A 72-year-old male with type two diabetes came to my office for a dilated retinal examination. He reported that his diabetes arose 10 years ago and that his HbA1c was “good” but he felt unusually tired the last several months and was having trouble catching his breath. His previous eye exam from one year earlier, showed no diabetic retinopathy and mild nuclear sclerosis in each eye with best-corrected visual acuities of 20/20+.
His current medications included losartan, feonfibrate, and metformin and he noted a an internal medicine doctor’s diagnosis of diabetic peripheral neuropathy but no evidence of kidney dysfunction. Corrected acuities were again better than 20/20, with minimal refractive change. Both lenses showed early nuclear sclerosis and the irides were normal. Intraocular pressure measured 19/18 by applanation. A dilated fundus exam showed dot and blot hemorrhages in the posterior pole, which appeared far more numerous in the mid-peripheral retina with BIO exam. I did not detect retinal thickening with a fundus lens.
Montage ultrawide-field retinal imaging confirmed predominantly peripheral retinopathy, right eye more than left (see Figure 1). Closer inspection of the images showed a few intra-retinal hemorrhages with a white center. Spectral domain optical coherence tomography was performed to rule out subclinical macular edema, and was ‘normal’ and unchanged compared to SD-OCT captured a year earlier.
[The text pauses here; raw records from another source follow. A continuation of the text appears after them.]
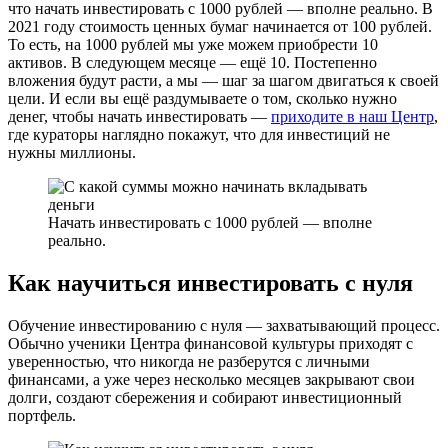
что начать инвестировать с 1000 рублей — вполне реально. В
2021 году стоимость ценных бумаг начинается от 100 рублей.
То есть, на 1000 рублей мы уже можем приобрести 10
активов. В следующем месяце — ещё 10. Постепенно
вложения будут расти, а мы — шаг за шагом двигаться к своей
цели. И если вы ещё раздумываете о том, сколько нужно
денег, чтобы начать инвестировать —
приходите в наш Центр
,
где кураторы наглядно покажут, что для инвестиций не
нужны миллионы.
Начать инвестировать с 1000 рублей — вполне
реально.
Как научиться инвестировать с нуля
Обучение инвестированию с нуля — захватывающий процесс.
Обычно ученики Центра финансовой культуры приходят с
уверенностью, что никогда не разберутся с личными
финансами, а уже через несколько месяцев закрывают свои
долги, создают сбережения и собирают инвестиционный
портфель.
I performed in-office glycosylated hemoglobin (HbA1c, A1cNOW, PTS Diagnostics) which gave the following error reading “the blood sample may have too little hemoglobin (Hb) for the test to work properly.” A spot glucose reading was performed and measured 161 mg/dl.
Given the fundus appearance and clinical history, moderate, non-proliferative, diabetic retinopathy as well as predominantly peripheral, diabetic retinopathy lesions (PPL), both risk factors for sight-threatening diabetic retinopathy, seemed probable. The white-centered hemorrhages, though, were less typical of diabetic retinopathy and careful review of previous fundus imaging showed no retinopathy whatsoever. Moreover, the HbA1c error message and self reported malaise/dypsnea made me suspect a hematologic disorder. I sent a report to the patient’s internist and asked him to return in eight weeks.